Extracted page text data
※ ※ ※
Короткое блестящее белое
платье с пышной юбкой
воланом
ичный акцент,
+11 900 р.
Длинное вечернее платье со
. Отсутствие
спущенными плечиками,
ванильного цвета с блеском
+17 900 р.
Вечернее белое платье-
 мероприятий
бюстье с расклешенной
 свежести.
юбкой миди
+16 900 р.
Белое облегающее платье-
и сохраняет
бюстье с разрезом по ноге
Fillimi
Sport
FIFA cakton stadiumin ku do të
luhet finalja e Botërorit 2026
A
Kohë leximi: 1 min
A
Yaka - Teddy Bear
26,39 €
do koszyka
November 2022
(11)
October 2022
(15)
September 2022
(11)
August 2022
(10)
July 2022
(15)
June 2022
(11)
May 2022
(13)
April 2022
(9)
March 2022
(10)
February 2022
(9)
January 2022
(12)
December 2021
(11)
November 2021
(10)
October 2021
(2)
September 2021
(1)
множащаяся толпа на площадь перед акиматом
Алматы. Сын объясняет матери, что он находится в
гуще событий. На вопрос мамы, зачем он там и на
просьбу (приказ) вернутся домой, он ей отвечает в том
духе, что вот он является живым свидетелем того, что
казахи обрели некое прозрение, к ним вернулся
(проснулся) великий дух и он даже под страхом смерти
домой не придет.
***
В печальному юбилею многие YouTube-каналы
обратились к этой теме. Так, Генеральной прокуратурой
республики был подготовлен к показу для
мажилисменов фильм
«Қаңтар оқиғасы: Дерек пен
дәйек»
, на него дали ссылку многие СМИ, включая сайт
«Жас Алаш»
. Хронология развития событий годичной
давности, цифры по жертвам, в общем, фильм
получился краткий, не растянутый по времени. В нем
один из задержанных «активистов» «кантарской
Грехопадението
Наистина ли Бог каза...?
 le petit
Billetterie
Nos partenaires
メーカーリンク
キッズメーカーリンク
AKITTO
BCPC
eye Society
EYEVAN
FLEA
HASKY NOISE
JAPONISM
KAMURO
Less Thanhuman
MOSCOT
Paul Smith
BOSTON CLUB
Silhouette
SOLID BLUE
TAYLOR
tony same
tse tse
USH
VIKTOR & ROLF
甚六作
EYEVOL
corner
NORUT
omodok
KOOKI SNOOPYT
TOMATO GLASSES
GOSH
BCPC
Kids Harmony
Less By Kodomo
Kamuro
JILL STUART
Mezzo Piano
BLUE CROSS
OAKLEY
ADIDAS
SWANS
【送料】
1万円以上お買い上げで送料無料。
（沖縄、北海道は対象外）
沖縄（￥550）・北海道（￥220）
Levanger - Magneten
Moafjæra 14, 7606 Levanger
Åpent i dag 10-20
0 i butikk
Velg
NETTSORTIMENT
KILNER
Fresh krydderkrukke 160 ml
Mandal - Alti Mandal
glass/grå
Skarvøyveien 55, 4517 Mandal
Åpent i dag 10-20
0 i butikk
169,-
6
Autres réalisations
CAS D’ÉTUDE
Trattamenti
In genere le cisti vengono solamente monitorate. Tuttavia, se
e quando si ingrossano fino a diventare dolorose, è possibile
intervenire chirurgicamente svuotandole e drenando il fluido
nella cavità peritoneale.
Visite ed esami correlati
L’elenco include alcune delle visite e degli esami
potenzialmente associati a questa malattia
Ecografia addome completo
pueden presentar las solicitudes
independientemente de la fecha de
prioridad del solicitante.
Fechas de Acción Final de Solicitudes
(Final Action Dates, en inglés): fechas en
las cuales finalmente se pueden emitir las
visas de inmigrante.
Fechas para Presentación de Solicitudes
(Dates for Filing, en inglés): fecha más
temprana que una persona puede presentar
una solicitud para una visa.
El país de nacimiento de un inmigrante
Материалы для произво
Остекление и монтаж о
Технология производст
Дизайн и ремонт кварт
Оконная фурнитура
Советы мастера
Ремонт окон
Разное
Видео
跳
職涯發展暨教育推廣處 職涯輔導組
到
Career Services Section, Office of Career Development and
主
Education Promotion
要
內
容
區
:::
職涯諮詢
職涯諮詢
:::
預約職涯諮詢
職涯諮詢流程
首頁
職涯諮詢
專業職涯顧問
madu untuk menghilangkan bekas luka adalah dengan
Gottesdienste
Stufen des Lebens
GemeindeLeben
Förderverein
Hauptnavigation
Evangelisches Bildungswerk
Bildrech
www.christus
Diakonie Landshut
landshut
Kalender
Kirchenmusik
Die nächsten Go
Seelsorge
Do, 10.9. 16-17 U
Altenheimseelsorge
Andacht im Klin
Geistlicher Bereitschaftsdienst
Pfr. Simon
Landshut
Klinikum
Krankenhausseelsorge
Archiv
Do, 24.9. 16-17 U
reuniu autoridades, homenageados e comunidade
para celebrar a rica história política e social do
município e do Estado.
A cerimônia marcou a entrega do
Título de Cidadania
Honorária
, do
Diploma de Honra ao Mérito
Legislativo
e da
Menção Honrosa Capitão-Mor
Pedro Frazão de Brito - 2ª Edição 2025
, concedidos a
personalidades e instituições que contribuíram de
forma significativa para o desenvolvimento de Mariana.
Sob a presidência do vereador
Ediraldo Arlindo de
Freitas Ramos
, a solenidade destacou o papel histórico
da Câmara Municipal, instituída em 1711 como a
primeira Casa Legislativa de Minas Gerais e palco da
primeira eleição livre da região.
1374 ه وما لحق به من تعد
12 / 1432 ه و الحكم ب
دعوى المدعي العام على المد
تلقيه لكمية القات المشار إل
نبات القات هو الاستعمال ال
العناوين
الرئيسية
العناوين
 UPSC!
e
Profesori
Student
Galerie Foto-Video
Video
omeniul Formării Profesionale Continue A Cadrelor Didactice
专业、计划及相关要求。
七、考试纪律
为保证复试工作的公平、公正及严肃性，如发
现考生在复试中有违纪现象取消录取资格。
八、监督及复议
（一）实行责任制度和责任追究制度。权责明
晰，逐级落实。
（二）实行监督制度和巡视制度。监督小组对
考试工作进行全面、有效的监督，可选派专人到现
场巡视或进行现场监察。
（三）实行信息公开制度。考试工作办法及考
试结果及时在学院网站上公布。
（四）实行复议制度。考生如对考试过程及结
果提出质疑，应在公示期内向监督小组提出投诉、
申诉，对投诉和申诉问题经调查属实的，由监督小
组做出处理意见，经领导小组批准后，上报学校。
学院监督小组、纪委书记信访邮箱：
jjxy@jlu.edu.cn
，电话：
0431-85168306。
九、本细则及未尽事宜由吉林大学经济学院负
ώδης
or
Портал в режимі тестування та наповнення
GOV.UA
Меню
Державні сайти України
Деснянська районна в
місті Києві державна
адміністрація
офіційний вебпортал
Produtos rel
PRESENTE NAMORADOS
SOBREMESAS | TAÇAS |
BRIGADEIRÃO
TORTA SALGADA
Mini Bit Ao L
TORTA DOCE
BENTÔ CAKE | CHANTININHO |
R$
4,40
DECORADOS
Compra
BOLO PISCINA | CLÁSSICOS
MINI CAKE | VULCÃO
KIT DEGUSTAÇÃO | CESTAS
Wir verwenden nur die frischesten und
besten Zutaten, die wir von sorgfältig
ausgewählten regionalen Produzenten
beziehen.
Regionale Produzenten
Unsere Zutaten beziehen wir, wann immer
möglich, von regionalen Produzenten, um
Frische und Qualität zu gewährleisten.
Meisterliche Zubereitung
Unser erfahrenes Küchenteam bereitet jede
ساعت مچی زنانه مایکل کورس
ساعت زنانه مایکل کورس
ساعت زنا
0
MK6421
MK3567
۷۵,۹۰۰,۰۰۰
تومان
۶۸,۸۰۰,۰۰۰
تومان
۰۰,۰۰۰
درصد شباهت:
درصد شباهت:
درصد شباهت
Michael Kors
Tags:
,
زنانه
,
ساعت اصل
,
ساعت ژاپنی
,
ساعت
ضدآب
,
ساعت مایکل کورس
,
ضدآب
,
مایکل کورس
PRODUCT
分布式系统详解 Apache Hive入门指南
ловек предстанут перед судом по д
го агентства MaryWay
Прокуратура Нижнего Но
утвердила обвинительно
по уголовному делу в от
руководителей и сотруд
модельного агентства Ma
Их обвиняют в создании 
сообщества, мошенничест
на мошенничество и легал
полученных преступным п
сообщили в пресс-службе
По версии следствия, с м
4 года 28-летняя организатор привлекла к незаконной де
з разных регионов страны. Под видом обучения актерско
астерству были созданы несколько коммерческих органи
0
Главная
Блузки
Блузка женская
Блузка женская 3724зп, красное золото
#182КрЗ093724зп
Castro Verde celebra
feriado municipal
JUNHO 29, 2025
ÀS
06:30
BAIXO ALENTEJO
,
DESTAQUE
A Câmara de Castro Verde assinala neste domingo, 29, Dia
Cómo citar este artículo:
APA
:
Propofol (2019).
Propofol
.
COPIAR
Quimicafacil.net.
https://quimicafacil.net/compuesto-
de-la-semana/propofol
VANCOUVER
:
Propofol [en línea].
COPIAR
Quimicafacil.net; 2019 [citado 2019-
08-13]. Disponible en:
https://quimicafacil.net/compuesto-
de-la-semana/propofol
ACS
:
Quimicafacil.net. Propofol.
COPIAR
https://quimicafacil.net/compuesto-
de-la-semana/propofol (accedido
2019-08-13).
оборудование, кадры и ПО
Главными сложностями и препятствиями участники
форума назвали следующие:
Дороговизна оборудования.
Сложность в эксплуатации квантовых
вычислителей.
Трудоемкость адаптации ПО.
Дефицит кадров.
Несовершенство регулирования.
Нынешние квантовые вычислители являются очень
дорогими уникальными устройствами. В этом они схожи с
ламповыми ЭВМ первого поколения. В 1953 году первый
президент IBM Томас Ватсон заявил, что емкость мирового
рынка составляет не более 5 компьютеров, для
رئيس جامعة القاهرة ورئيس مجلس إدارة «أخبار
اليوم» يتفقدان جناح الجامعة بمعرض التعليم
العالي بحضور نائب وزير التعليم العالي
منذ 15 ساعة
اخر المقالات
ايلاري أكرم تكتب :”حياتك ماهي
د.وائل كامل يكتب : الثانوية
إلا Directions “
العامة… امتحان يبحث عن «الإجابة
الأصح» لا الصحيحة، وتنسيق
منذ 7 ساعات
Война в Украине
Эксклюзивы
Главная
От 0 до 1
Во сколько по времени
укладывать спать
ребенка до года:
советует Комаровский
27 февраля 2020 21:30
※ ※ ※
_Aim of the exercise_
Emit an exact copy of the lines spanning the start of the records to the line containing "просьбу (приказ) вернутся", inclusive, and no other output.

_Completed task_
Короткое блестящее белое
платье с пышной юбкой
воланом
ичный акцент,
+11 900 р.
Длинное вечернее платье со
. Отсутствие
спущенными плечиками,
ванильного цвета с блеском
+17 900 р.
Вечернее белое платье-
 мероприятий
бюстье с расклешенной
 свежести.
юбкой миди
+16 900 р.
Белое облегающее платье-
и сохраняет
бюстье с разрезом по ноге
Fillimi
Sport
FIFA cakton stadiumin ku do të
luhet finalja e Botërorit 2026
A
Kohë leximi: 1 min
A
Yaka - Teddy Bear
26,39 €
do koszyka
November 2022
(11)
October 2022
(15)
September 2022
(11)
August 2022
(10)
July 2022
(15)
June 2022
(11)
May 2022
(13)
April 2022
(9)
March 2022
(10)
February 2022
(9)
January 2022
(12)
December 2021
(11)
November 2021
(10)
October 2021
(2)
September 2021
(1)
множащаяся толпа на площадь перед акиматом
Алматы. Сын объясняет матери, что он находится в
гуще событий. На вопрос мамы, зачем он там и на
просьбу (приказ) вернутся домой, он ей отвечает в том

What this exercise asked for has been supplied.